Around the world, banking customers express similar frustrations: they believe the value they receive from their banks is declining, at a time when their trust in those banks already has eroded.
What’s more, according to a Cisco survey of 7,200 banking customers in 12 countries, four out of five customers would trust a non-bank, such as a technology company or retailer, to handle their banking needs. Some of those disruptive competitors are succeeding where banks fail: by engaging customers with convenient transactions and value-added services.
The Cisco study found that Internet of Everything (IoE)-enabled services can help restore the value customers expect from banking institutions. IoE — the networked connection of people, process, data and things — makes it possible for banks to offer a more relevant, engaging, and convenient experience for customers.
Of the $19 trillion in global economic value Cisco estimates IoE can create over the next decade, 7 percent ($1.3 trillion) is accounted for in the finance market and could be addressed with concepts included in this survey.
The digitization of business and society is happening at a rapid pace and people are looking for improved, digital services that make life easier.

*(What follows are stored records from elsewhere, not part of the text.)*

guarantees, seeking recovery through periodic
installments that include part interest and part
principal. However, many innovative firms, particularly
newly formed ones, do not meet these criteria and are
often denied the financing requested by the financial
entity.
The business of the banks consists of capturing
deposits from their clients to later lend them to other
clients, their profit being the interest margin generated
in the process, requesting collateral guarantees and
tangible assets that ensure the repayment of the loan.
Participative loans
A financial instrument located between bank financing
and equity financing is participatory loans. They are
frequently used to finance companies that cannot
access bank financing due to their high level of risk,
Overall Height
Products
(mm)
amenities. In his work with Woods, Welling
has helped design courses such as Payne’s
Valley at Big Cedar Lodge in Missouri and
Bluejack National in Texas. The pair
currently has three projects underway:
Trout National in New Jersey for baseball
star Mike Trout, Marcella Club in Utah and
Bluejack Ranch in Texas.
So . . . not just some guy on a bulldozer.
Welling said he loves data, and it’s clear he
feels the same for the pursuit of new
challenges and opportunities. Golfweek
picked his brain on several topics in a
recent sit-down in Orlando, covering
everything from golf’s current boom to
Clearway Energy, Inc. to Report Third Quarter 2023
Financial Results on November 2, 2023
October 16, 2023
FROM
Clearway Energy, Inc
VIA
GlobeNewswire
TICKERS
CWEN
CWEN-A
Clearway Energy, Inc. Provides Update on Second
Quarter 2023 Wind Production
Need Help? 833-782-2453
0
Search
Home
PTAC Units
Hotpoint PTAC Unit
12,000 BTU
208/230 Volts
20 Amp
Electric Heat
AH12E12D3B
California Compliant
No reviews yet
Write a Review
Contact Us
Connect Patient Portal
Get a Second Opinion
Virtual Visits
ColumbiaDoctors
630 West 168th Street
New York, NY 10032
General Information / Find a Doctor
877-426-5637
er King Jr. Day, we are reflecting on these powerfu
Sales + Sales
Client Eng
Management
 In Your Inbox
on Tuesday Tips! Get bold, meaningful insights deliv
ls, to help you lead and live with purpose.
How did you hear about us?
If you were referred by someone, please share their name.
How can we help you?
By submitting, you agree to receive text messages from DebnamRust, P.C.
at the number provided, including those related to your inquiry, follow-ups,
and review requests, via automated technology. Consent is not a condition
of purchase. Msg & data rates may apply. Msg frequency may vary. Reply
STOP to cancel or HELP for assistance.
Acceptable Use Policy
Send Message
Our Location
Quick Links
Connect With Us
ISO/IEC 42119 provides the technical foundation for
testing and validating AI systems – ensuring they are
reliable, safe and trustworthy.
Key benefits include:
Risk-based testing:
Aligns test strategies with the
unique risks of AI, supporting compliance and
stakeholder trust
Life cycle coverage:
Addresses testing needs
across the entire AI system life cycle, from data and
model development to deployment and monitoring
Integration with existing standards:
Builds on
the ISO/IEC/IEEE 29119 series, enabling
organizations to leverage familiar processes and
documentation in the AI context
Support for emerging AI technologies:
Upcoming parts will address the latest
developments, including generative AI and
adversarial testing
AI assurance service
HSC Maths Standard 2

Banks need to embrace this pace of change and deliver relevant services or risk becoming obsolete in a market where other providers are stepping in to fill the gaps.
Bottom line, respondents want better services for advice and mobility. They showed strong interest in five possible IoE-enabled services related to these two categories: virtual financial advice, virtual mortgage advice, automated advice, branch recognition and mobile payments.
Seventy-five percent of global respondents said they would move their money to another provider to access one or more of the five IoE-enabled services. However, in emerging markets, respondents are twice as likely to move their money as in developed markets.
Cisco’s economic research shows a revenue-upside and profit-increase opportunity for banks in all 12 countries surveyed. The upside is higher in emerging economies, with a 15 percent profit-increase opportunity in China, 11 percent in Mexico and India, and 7 percent in Brazil (based on a bank with annual revenue of $5 billion). It is still significant in developed economies as well, with profit upside potential of 5 percent for a $5 billion German bank, and nearly 6 percent for an equivalent French bank.
Already, some forward-looking banks, such as Allied Irish Bank (AIB) and U.K.-based Nationwide Building, are beginning to capture the value of IoE-enabled concepts.
AIB, for example, has demonstrated how banks can blend the physical and virtual with its LAB (Learn About Banking) pilot. The service “delivers an engaging experience for our customers at a time that suits them,” said Fergal Coburn, head of channel development and strategy (Direct Channels) at AIB.
Virtual mortgage advice has been a success at Nationwide Building. By connecting customers with mortgage experts remotely, advice is now available anytime, anywhere. To the surprise of some executives at the company, customer satisfaction with virtual meetings has eclipsed face-to-face meetings.
These are two examples and there is ample opportunity for all banks to leverage the IoE-driven solutions highlighted in Cisco’s study.
The payoff for banks will be engaged customers, increased efficiency, and new profits — in emerging and developed markets alike.